+++ Input for this task
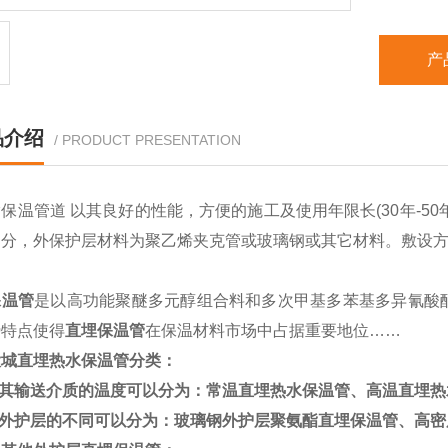
产
品介绍
/ PRODUCT PRESENTATION
酯保温管道
以其良好的性能，方便的施工及使用年限长
(30
年
-50
部分，外保护层材料为聚乙烯夹克管或玻璃钢或其它材料。敷设
保温管
是以高功能聚醚多元醇组合料和多次甲基多苯基多异氰酸
势特点使得
直埋保温管
在保温材料市场中占据重要地位……
大城直埋热水保温管
分类：
其输送介质的温度可以分为：常温
直埋热水保温管
、高温
直埋热
外护层的不同可以分为：玻璃钢外护层聚氨酯直埋保温管、高密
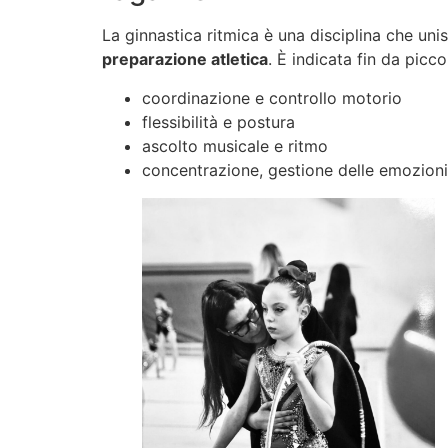
La ginnastica ritmica è una disciplina che un
preparazione atletica
. È indicata fin da picco
coordinazione e controllo motorio
flessibilità e postura
ascolto musicale e ritmo
concentrazione, gestione delle emozioni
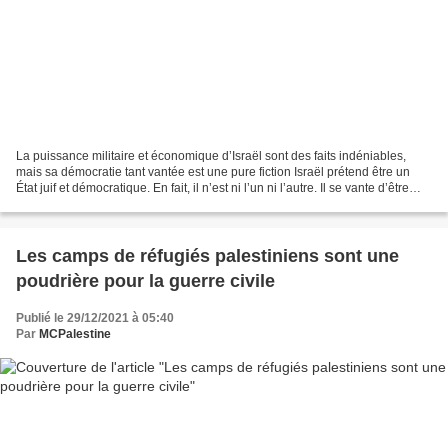
La puissance militaire et économique d’Israël sont des faits indéniables,
mais sa démocratie tant vantée est une pure fiction Israël prétend être un
État juif et démocratique. En fait, il n’est ni l’un ni l’autre. Il se vante d’être
«l’État du peuple...
Les camps de réfugiés palestiniens sont une
poudrière pour la guerre civile
Publié le 29/12/2021 à 05:40
Par
MCPalestine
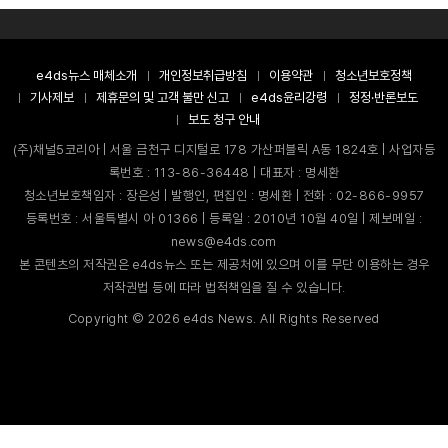
e4ds뉴스 매체소개
개인정보취급방침
이용약관
청소년보호정책
기사제보
제휴문의 및 고객 불만 신고
e4ds윤리강령
정정·반론보도
보도 청구 안내
(주)채널5코리아 | 서울 금천구 디지털로 178 가산퍼블릭 A동 1824호 | 사업자등
록번호 : 113-86-36448 | 대표자 : 명세환
청소년보호책임자 : 장은성 | 발행인, 편집인 : 명세환 | 전화 : 02-866-9957
등록번호 : 서울특별시 아 01366 | 등록일 : 2010년 10월 40일 | 제보메일 :
news@e4ds.com
본 콘텐츠의 저작권은 e4ds뉴스 또는 제공처에 있으며 이를 무단 이용하는 경우
저작권법 등에 따라 법적책임을 질 수 있습니다.
Copyright ©
2026
e4ds News. All Rights Reserved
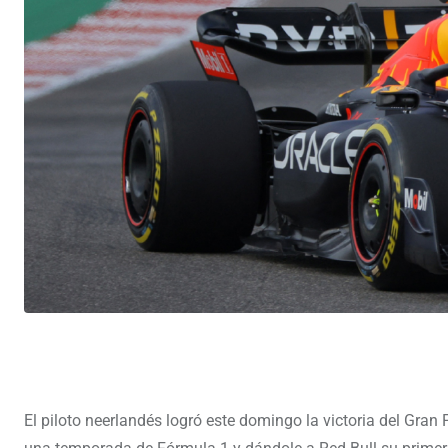
El piloto neerlandés logró este domingo la victoria del Gran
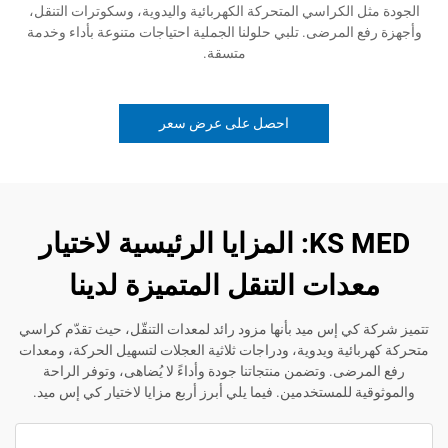
 الكراسي المتحركة الكهربائية واليدوية، وسكوترات التنقل،
المرضى. تلبي حلولنا الجملية احتياجات متنوعة بأداء وخدمة
متسقة.
احصل على عرض سعر
KS MED: المزايا الرئيسية لاختيار
دات التنقل المتميزة لدينا
ي إس ميد بأنها مزود رائد لمعدات التنقّل، حيث تقدّم كراسي
ئية ويدوية، ودراجات ثلاثية العجلات لتسهيل الحركة، ومعدات
ضى. وتضمن منتجاتنا جودة وأداءً لا يُضاهى، وتوفر الراحة
 للمستخدمين. فيما يلي أبرز أربع مزايا لاختيار كي إس ميد.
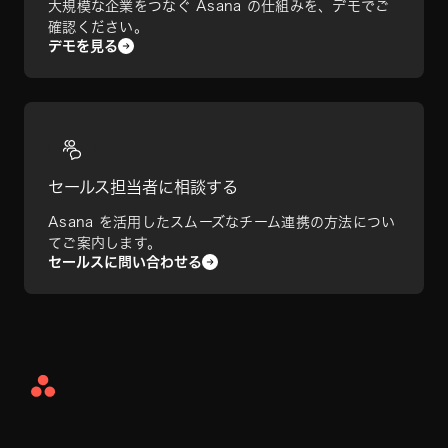
大規模な企業をつなぐ Asana の仕組みを、デモでご
確認ください。
デモを見る
セールス担当者に相談する
Asana を活用したスムーズなチーム連携の方法につい
てご案内します。
セールスに問い合わせる
Asana
Home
++++++
__Task directions__: For the word "État", find every line in the data that holds it and copy that line.

__Output for this task__:
État juif et démocratique. En fait, il n’est ni l’un ni l’autre. Il se vante d’être
«l’État du peuple...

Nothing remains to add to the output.